China Home-Price Growth Slows as Property Curbs Dent DemandBloomberg News
Values gained in 55 cities in November, versus 62 in October
Prices dropped in 11 cities, compared with seven in October
China’s overheated property market continued to cool in November as authorities rolled out renewed home-buying curbs to deflate a housing bubble.
New-home prices, excluding government-subsidized housing, gained from the previous month in 55 of the 70 cities tracked by the government, compared with 62 in October, the National Bureau of Statistics said Monday. Prices dropped in 11 cities, compared with seven a month earlier. They were unchanged in four.
Local authorities from Shanghai to Tianjin stepped up property curbs last month, following a raft of restrictions rolled out in almost two dozen cities since late September. That has reined in runaway prices, with the value of homes sold last month gaining at the slowest pace this year, official data last week showed.
President Xi Jinping and his top economic policy lieutenants reiterated their vow to curb a property bubble in the annual planning conference concluded Friday. “Houses are built to be inhabited, not for speculation,” the leaders said in their post-meeting statement released by the official Xinhua News Agency. China will use finance, land, taxation, investment and other instruments to establish a “fundamental and long-term system” to curb asset bubbles and market volatility, according to the statement.
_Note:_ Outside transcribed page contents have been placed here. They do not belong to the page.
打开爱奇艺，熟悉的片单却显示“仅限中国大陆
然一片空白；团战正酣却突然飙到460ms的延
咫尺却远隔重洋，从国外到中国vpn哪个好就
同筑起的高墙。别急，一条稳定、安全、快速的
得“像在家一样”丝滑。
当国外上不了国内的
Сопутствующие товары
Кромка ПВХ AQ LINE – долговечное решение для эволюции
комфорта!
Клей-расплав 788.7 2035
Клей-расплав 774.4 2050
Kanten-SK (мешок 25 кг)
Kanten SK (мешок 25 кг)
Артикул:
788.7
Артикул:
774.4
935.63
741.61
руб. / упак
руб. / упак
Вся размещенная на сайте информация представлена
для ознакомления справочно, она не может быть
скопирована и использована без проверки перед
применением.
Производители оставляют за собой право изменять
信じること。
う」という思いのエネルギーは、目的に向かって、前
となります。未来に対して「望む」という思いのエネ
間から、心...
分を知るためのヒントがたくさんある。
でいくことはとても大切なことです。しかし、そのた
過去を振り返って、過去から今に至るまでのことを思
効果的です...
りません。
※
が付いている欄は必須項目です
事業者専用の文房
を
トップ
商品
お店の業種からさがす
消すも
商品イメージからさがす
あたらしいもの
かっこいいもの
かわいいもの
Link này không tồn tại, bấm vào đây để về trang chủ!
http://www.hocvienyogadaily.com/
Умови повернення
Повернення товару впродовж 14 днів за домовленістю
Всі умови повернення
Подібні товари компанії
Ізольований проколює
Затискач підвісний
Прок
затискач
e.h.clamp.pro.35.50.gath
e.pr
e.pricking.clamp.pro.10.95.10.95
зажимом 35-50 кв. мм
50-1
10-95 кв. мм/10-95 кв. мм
“The government looks set to continue with its cautious differentiated approach towards containing the property bubble risk whilst at the same time being careful not to upset its stabilization,” said Donna Kwok, a senior China economist at UBS Group AG in Hong Kong.
New-home prices in Shenzhen, the nation’s hottest property market earlier this year, fell 0.3 percent in November from October, the second straight month of declines, the data showed. Prices in the capital Beijing and Shanghai both snapped a 20-month streak of gains. Shanghai, which introduced restrictions in March, last month increased the down-payment threshold for first-home purchasers from 30 percent to as much as 70 percent if they have mortgage loan record, dealing a blow to purchasers seeking to buy more expensive homes.
“Tamed price growth shows policy tightening, together with the various administrative measures such as suspending pre-sales permits, have been effective,” JPMorgan Chase & Co. analysts led by Hong Kong-based Ryan Li wrote in a Dec. 13 note. “There should be less tightening in 2017.”
A cooling of the property market may translate into a new headache for policy makers, who are seeking to avoid a housing bubble without denting economic growth. Investment in real estate development gained 5.7 percent last month in the slowest year-on-year increase in four months, according to Bloomberg calculations based on official data. New property starts, a leading indicator of investment, increased 3.3 percent, contracting from a 20 percent gain in October.